WORK REQUIRED.
Below are the records; give again exactly the line with "The major problem", the line with "strategies on their website.", and each line that lies between them, and nothing besides.

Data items
_____

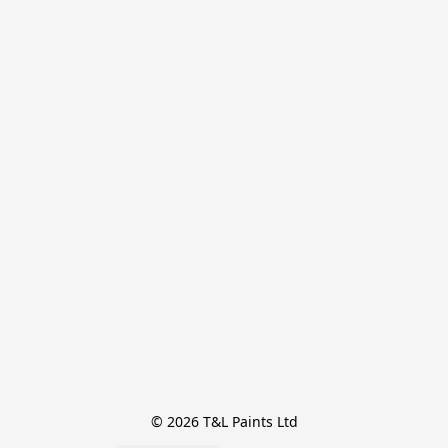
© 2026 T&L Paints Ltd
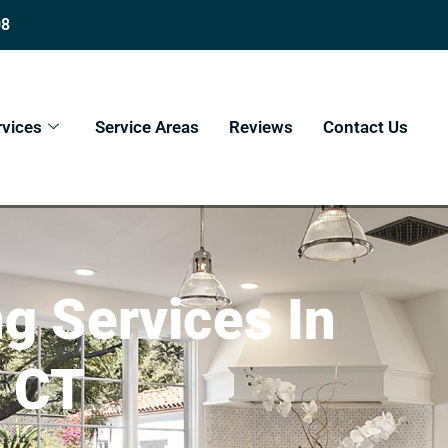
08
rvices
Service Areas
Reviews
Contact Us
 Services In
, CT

_____

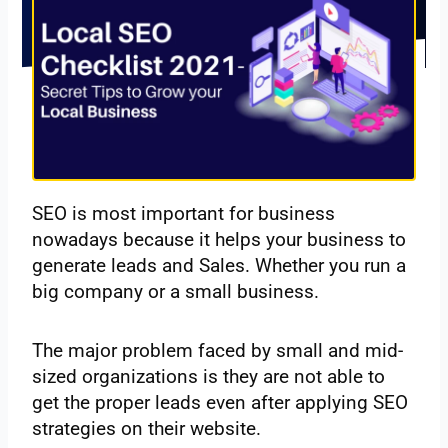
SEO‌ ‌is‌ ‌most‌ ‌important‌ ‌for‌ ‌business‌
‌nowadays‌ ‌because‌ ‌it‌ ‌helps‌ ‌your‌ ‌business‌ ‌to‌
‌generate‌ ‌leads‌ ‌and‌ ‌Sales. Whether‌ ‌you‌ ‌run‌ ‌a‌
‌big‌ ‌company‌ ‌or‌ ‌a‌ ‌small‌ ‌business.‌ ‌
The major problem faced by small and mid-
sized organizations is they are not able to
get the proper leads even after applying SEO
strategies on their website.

_____

RESULT.
The major problem faced by small and mid-
sized organizations is they are not able to
get the proper leads even after applying SEO
strategies on their website.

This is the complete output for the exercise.